Queen: You had them once, like Mandelson

And Robinson, but not quite tough enough.

Tony: Is there no other way than these two ways,

Between the weeping way of bleeding hearts

And the hard-hearted path of real life?

Queen: You say there is. The Third Way, is it not? I seem to recall that this has passed your lips

Occasionally, from time to time, sometimes...

Or every half hour in the last two years!

The third way has grown rancid in my ears!

Come on! Own up! There's really no such thing!

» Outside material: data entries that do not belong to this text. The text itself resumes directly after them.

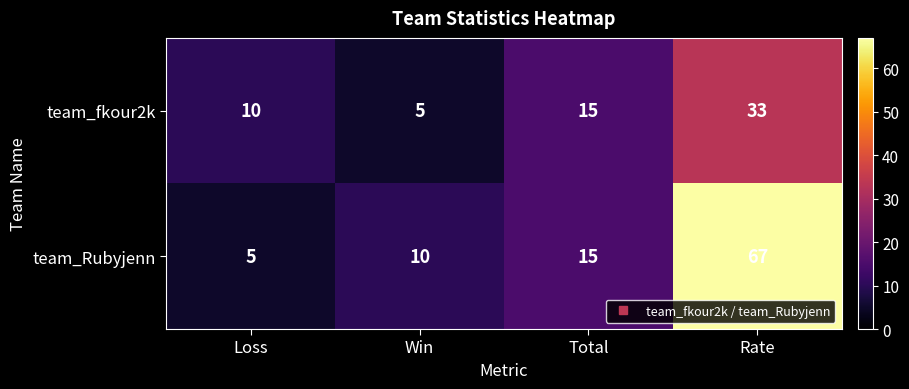

Reading left to right, what are all the values shown in this chart?

team_fkour2k: 10	5	15	33
team_Rubyjenn: 5	10	15	67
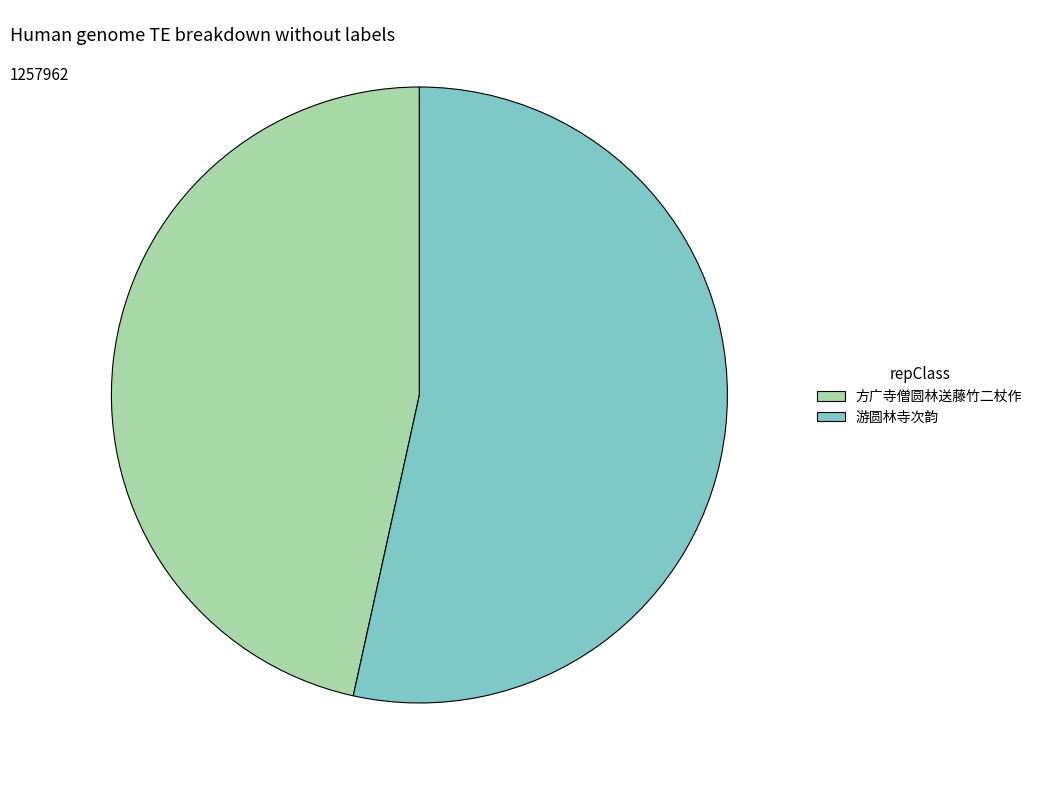

Rank the categories by value from highest to lowest.

游圆林寺次韵, 方广寺僧圆林送藤竹二杖作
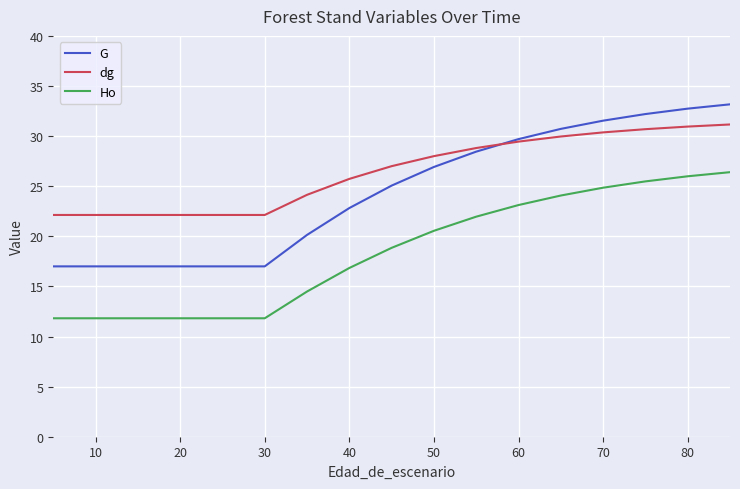

Rank the series by their average value, from highest to lowest.

dg, G, Ho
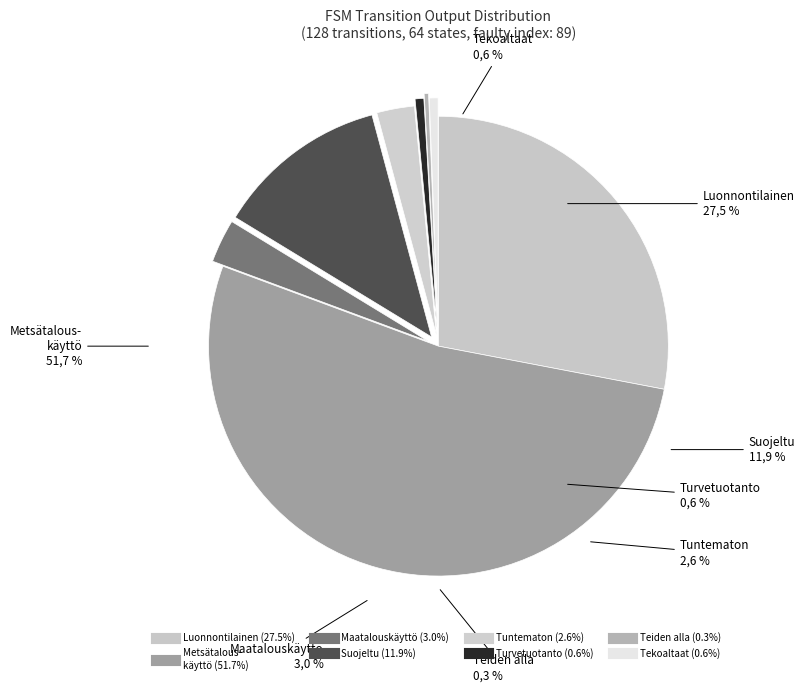

How many segments does this pie chart have?

8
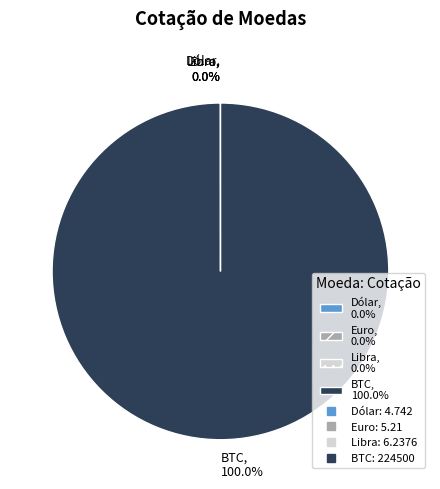

Does any single category account for the majority?

Yes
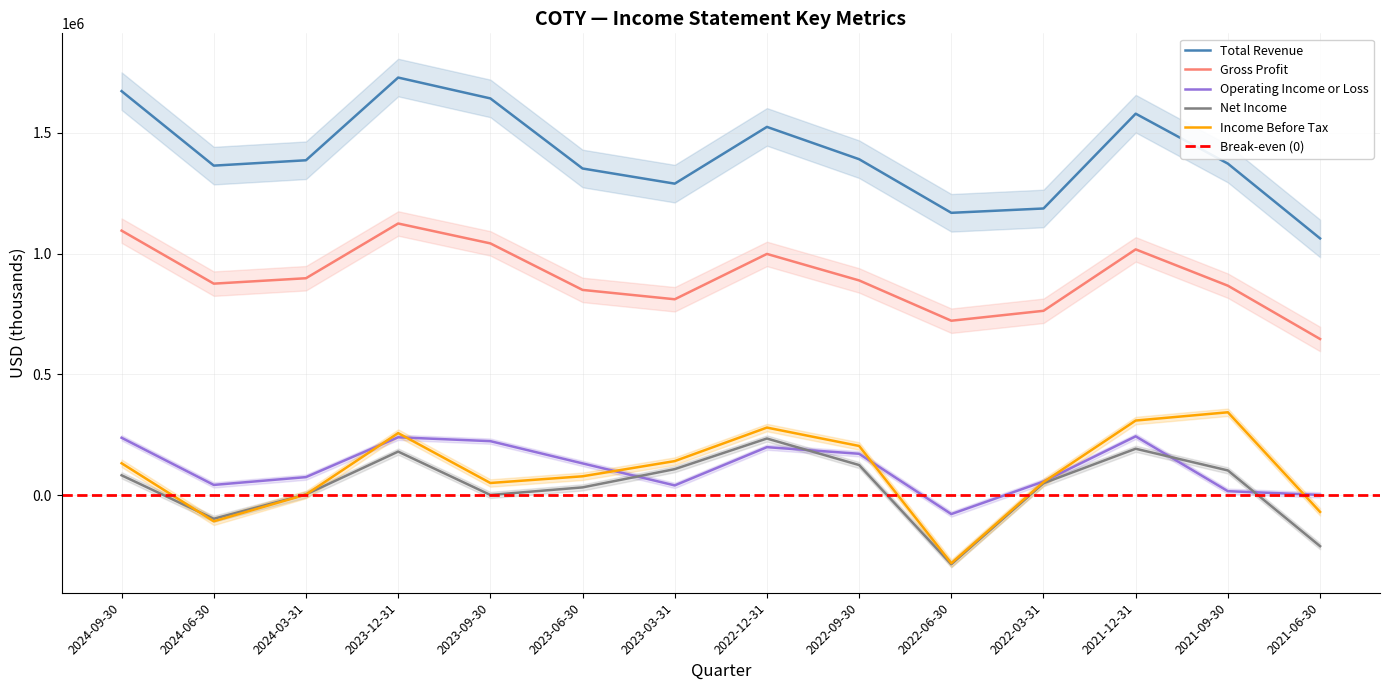

Is the value of Net Income at 2023-03-31 greater than the value of Operating Income or Loss at 2021-06-30?

Yes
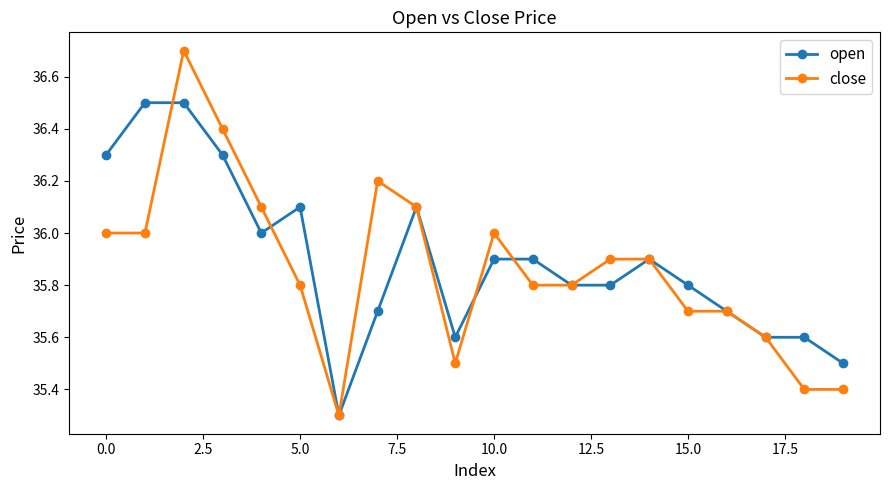

What is the value of the open point at the 2nd from the left?

36.5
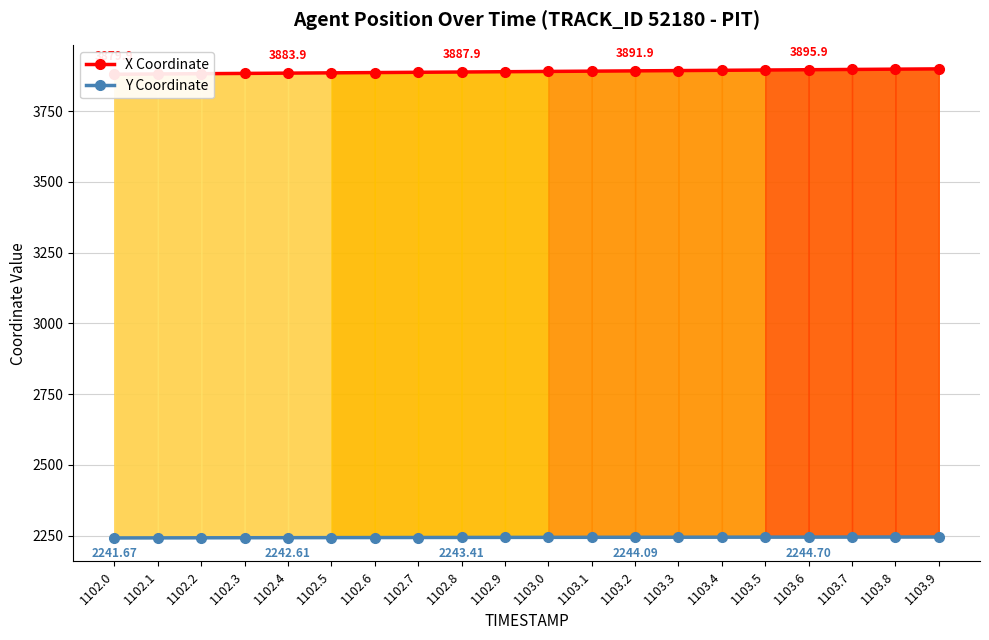

Rank the series at 1102.4 from lowest to highest value.

Y Coordinate, X Coordinate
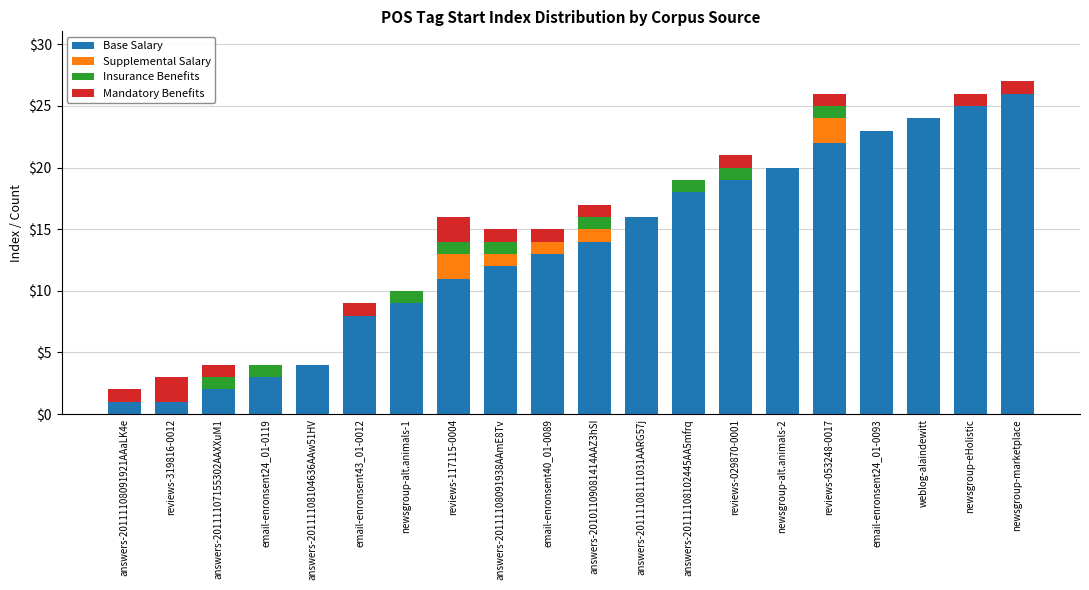

At which category is the sum across all series the highest?

newsgroup-marketplace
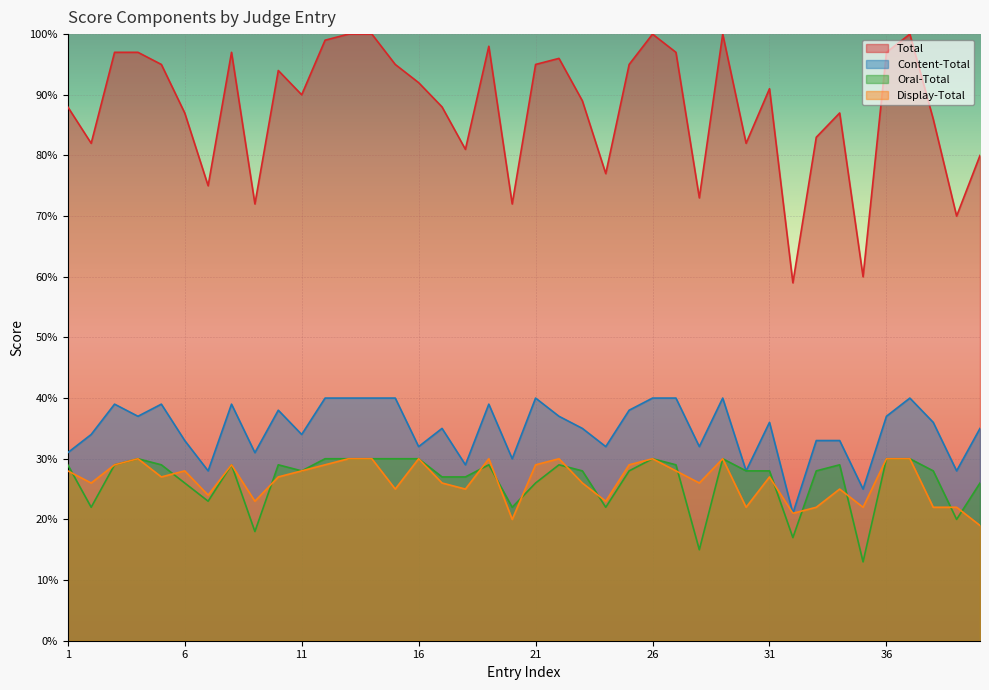

How many lines are shown in the chart?

4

The Third Way is the fancy of a king!

Morosely, the King and Queen and bodyguards head back for the hotel. Seconds later, Iraqi jets strafe the beach, just too late. When peace returns, Duke Ken of Livingstone steps from behind a palm.

Livingstone: This life of Riley is all right for some, But till I am Mayor of London, I'll keep dumb.

Meanwhile, remember this: the pest is yet to come!